[WHAT TO WORK ON]: Without the images, write out the entries word for word.

Start of RECORDS SUPPLIED

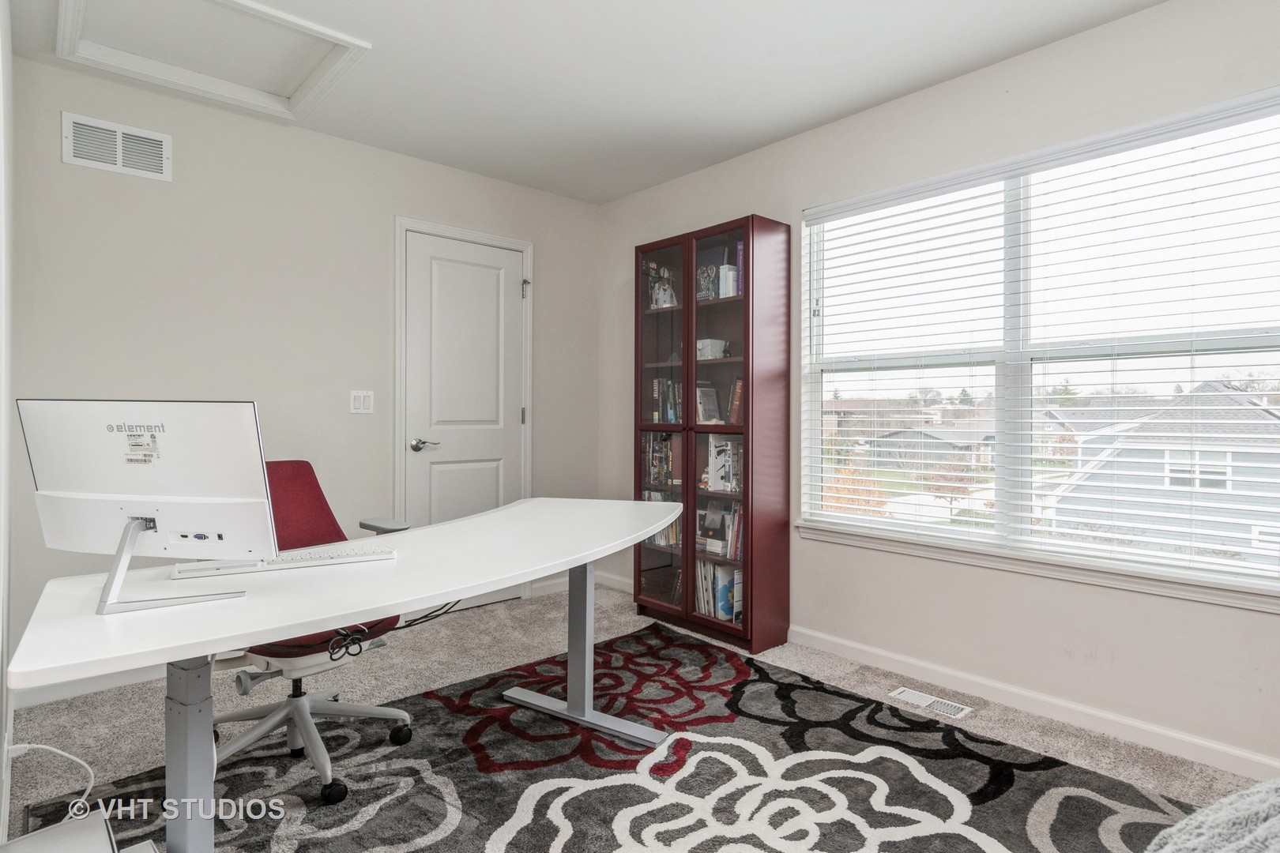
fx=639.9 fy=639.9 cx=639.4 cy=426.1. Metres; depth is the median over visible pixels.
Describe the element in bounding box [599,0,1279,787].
right wall
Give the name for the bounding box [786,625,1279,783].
baseboard
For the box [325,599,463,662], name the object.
cable
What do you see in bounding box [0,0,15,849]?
left wall
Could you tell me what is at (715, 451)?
book row
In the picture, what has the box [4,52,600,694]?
back wall
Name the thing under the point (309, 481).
office chair
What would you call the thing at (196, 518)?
monitor
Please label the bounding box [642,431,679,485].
book row
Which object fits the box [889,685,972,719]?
floor vent
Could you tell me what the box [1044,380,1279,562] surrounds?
house
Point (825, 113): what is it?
ceiling
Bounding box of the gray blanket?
[1147,778,1279,852]
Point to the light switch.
(362, 401)
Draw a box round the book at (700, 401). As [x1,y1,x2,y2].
[695,382,720,424]
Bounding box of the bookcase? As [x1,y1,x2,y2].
[630,212,790,657]
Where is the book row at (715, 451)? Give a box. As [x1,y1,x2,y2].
[706,433,742,492]
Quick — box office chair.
[209,459,418,802]
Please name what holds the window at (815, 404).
in the right wall at (905, 103)
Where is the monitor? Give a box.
[18,400,280,614]
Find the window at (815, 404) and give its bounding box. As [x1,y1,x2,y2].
[800,85,1279,596]
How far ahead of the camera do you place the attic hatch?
2.41 m
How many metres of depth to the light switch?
3.22 m
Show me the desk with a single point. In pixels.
(429, 592)
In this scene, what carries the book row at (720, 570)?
in the bookcase
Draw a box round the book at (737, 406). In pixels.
[726,378,744,424]
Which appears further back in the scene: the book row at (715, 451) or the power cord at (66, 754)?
the book row at (715, 451)
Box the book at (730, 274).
[718,263,739,298]
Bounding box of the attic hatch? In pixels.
[55,0,371,121]
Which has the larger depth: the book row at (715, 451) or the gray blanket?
the book row at (715, 451)
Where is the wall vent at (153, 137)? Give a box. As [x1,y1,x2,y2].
[60,110,171,180]
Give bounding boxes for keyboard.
[167,544,399,578]
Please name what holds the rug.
on the carpet floor
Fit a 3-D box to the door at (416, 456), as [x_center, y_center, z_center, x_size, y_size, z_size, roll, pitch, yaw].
[-0.957,0.025,3.614,0.698,2.046,0.097,0,0,-42]
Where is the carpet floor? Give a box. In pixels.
[3,583,1278,852]
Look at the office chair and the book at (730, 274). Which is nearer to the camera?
the office chair
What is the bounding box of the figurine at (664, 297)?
[651,271,677,308]
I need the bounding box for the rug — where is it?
[22,614,1214,852]
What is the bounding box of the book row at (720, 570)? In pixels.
[693,557,743,626]
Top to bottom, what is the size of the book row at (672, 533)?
0.285 m
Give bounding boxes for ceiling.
[3,0,1172,204]
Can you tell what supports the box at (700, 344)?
in the bookcase
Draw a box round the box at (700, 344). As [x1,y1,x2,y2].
[696,337,729,359]
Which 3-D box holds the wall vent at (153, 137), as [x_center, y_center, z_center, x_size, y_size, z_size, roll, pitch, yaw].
[-2.133,-1.139,2.619,0.333,0.196,0.014,0,0,-42]
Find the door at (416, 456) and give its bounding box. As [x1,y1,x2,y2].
[401,231,527,572]
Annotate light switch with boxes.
[350,389,374,414]
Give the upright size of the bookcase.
2.034 m
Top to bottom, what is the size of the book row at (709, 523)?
0.260 m
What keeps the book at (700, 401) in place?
in the bookcase
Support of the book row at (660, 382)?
in the bookcase
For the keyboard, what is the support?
on the desk
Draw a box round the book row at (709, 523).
[694,500,742,561]
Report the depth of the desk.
1.37 m
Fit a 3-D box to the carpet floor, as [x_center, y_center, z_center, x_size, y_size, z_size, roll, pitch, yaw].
[0.130,1.135,1.577,3.528,0.104,4.509,0,0,-42]
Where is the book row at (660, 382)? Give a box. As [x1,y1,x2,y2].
[649,376,682,424]
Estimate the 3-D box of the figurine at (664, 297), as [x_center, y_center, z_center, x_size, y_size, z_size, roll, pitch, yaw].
[0.136,-0.728,3.516,0.117,0.186,0.144,0,0,-42]
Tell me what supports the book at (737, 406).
in the bookcase
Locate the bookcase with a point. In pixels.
(732, 302)
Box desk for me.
[3,495,690,852]
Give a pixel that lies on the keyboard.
(329, 561)
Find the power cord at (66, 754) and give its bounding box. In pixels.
[6,741,94,809]
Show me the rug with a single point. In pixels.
(627, 787)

End of RECORDS SUPPLIED

[THE ANSWER]:
fx=639.9 fy=639.9 cx=639.4 cy=426.1. Metres; depth is the median over visible pixels.
Describe the element in bounding box [599,0,1279,787].
right wall
Give the name for the bounding box [786,625,1279,783].
baseboard
For the box [325,599,463,662], name the object.
cable
What do you see in bounding box [0,0,15,849]?
left wall
Could you tell me what is at (715, 451)?
book row
In the picture, what has the box [4,52,600,694]?
back wall
Name the thing under the point (309, 481).
office chair
What would you call the thing at (196, 518)?
monitor
Please label the bounding box [642,431,679,485].
book row
Which object fits the box [889,685,972,719]?
floor vent
Could you tell me what the box [1044,380,1279,562] surrounds?
house
Point (825, 113): what is it?
ceiling
Bounding box of the gray blanket?
[1147,778,1279,852]
Point to the light switch.
(362, 401)
Draw a box round the book at (700, 401). As [x1,y1,x2,y2].
[695,382,720,424]
Bounding box of the bookcase? As [x1,y1,x2,y2].
[630,212,790,657]
Where is the book row at (715, 451)? Give a box. As [x1,y1,x2,y2].
[706,433,742,492]
Quick — box office chair.
[209,459,418,802]
Please name what holds the window at (815, 404).
in the right wall at (905, 103)
Where is the monitor? Give a box.
[18,400,280,614]
Find the window at (815, 404) and give its bounding box. As [x1,y1,x2,y2].
[800,85,1279,596]
How far ahead of the camera do you place the attic hatch?
2.41 m
How many metres of depth to the light switch?
3.22 m
Show me the desk with a single point. In pixels.
(429, 592)
In this scene, what carries the book row at (720, 570)?
in the bookcase
Draw a box round the book at (737, 406). In pixels.
[726,378,744,424]
Which appears further back in the scene: the book row at (715, 451) or the power cord at (66, 754)?
the book row at (715, 451)
Box the book at (730, 274).
[718,263,739,298]
Bounding box of the attic hatch? In pixels.
[55,0,371,121]
Which has the larger depth: the book row at (715, 451) or the gray blanket?
the book row at (715, 451)
Where is the wall vent at (153, 137)? Give a box. As [x1,y1,x2,y2].
[60,110,171,180]
Give bounding boxes for keyboard.
[167,544,399,578]
Please name what holds the rug.
on the carpet floor
Fit a 3-D box to the door at (416, 456), as [x_center, y_center, z_center, x_size, y_size, z_size, roll, pitch, yaw].
[-0.957,0.025,3.614,0.698,2.046,0.097,0,0,-42]
Where is the carpet floor? Give a box. In pixels.
[3,583,1278,852]
Look at the office chair and the book at (730, 274). Which is nearer to the camera?
the office chair
What is the bounding box of the figurine at (664, 297)?
[651,271,677,308]
I need the bounding box for the rug — where is it?
[22,614,1214,852]
What is the bounding box of the book row at (720, 570)? In pixels.
[693,557,743,626]
Top to bottom, what is the size of the book row at (672, 533)?
0.285 m
Give bounding boxes for ceiling.
[3,0,1172,204]
Can you tell what supports the box at (700, 344)?
in the bookcase
Draw a box round the box at (700, 344). As [x1,y1,x2,y2].
[696,337,729,359]
Which 3-D box holds the wall vent at (153, 137), as [x_center, y_center, z_center, x_size, y_size, z_size, roll, pitch, yaw].
[-2.133,-1.139,2.619,0.333,0.196,0.014,0,0,-42]
Find the door at (416, 456) and give its bounding box. As [x1,y1,x2,y2].
[401,231,527,572]
Annotate light switch with boxes.
[350,389,374,414]
Give the upright size of the bookcase.
2.034 m
Top to bottom, what is the size of the book row at (709, 523)?
0.260 m
What keeps the book at (700, 401) in place?
in the bookcase
Support of the book row at (660, 382)?
in the bookcase
For the keyboard, what is the support?
on the desk
Draw a box round the book row at (709, 523).
[694,500,742,561]
Report the depth of the desk.
1.37 m
Fit a 3-D box to the carpet floor, as [x_center, y_center, z_center, x_size, y_size, z_size, roll, pitch, yaw].
[0.130,1.135,1.577,3.528,0.104,4.509,0,0,-42]
Where is the book row at (660, 382)? Give a box. As [x1,y1,x2,y2].
[649,376,682,424]
Estimate the 3-D box of the figurine at (664, 297), as [x_center, y_center, z_center, x_size, y_size, z_size, roll, pitch, yaw].
[0.136,-0.728,3.516,0.117,0.186,0.144,0,0,-42]
Tell me what supports the book at (737, 406).
in the bookcase
Locate the bookcase with a point. In pixels.
(732, 302)
Box desk for me.
[3,495,690,852]
Give a pixel that lies on the keyboard.
(329, 561)
Find the power cord at (66, 754) and give its bounding box. In pixels.
[6,741,94,809]
Show me the rug with a single point. In pixels.
(627, 787)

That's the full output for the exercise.